Emekli Hava Tümgeneral Beyazıt Karataş ise Türkiye'nin mevcut F-16 kapasitesinin yeterli olduğunu yeni F-16'ya gerek olmadığını, bunun yerine milli savaş uçağına öncelik verilmesi gerektiğini belirtti. 

Karataş, ABD'den uçak talebini politik girişim olarak niteleyerek, "Bu şartlarda satış kararının çıkması mümkün değil. Türkiye bu teklif ile fiyatını ve olabilirliğini görmek istiyor. Şirketten, Dışişleri'nden Pentagon'dan olumlu cevap gelse bile kongre süreci derken üç yıldan önce bitmez" dedi.

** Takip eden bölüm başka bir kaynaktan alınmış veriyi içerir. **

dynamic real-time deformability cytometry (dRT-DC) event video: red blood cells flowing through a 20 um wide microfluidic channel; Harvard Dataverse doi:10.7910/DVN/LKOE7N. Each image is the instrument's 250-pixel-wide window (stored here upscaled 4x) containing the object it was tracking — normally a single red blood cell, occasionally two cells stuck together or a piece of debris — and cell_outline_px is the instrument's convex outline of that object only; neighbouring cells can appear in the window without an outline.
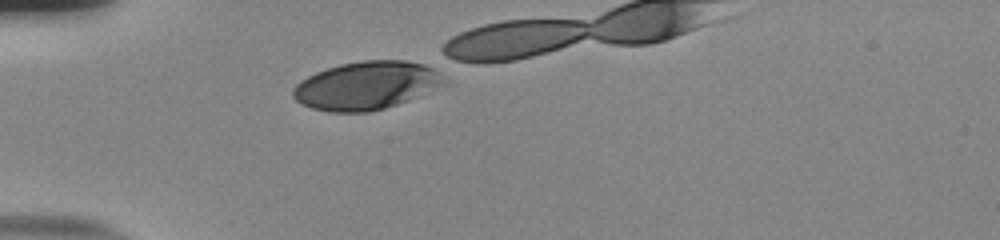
{"species": "human", "species_latin": "Homo sapiens", "temperature_condition": "room temperature", "stored_images_in_passage": 9, "camera_frame_rate_fps": 3000, "um_per_image_px": 0.085, "donor": {"sex": "male"}, "frame": {"image": 1, "passage_image": 1, "time_ms": 0.0, "image_size_px": [1000, 240], "cell_outline_px": [[448, 84], [408, 100], [384, 108], [368, 112], [332, 112], [312, 108], [300, 104], [292, 96], [292, 88], [300, 80], [316, 72], [340, 64], [364, 60], [404, 60], [424, 64], [432, 68], [448, 80]], "centroid_in_image_um": [31.14, 7.27], "position_along_channel_um": 53.9, "area_um2": 42.48}}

"Yeni F-16 alımı askeri dengeyi sağlamaz. Silah çeşitliliği lazım"

Emekli Pilot Kurmay Albay Osman Başıbüyük de ABD'den uçak alımı yapılmaması görüşünde.

Bunu da iki nedene bağlayan Başıbüyük, şöyle konuştu:

Eğer Yunanistan'ın silahlanması nedeniyle tedirgin oluyorsak askeri dengeyi sağlamak için silah çeşitliliğine gitmemiz gerekir. Bizim hava kuvvetlerinde bütün silahlarımız ABD sistemleri. Silah sistemlerinde çeşitliliğe gitmezseniz tek noktaya bağlı olursanız savaş anında sonucu siz değil ABD belirler. Hindistan'a bakın. Filosunda Mig-29'da var Fransız Rafale'de. Üç dört çeşit uçağı var. Silah çeşidi olmadan beka sağlama ve savaşın sonucunu belirleme şansınız sıfır. 40 değil 160 tane daha F-16 alsanız Yunanistan ile olası bir savaşta sonucu belirleme şansınız yok. İllaki ihtiyaç varsa Türkiye gitsin Fransa'da Rusya'dan veya başka yerden alsın. O zaman dengeleri karıştırmış oluyorsunuz.

"İki ülke silahlanma yarışına sokularak daha fazla borçlandırılıyor"

Başıbüyük, alıma karşı çıkmasının ikinci nedeni olarak da Türkiye ve Yunanistan'ın savaşmasının akla yakın bir durum olmadığını, iki ülkenin de bir silahlanma yarışına sokularak daha fazla borçlanmalarının sağlandığını ve bu şekilde siyasetlerinin yönlendirilmeye çalışıldığını sözlerine ekledi.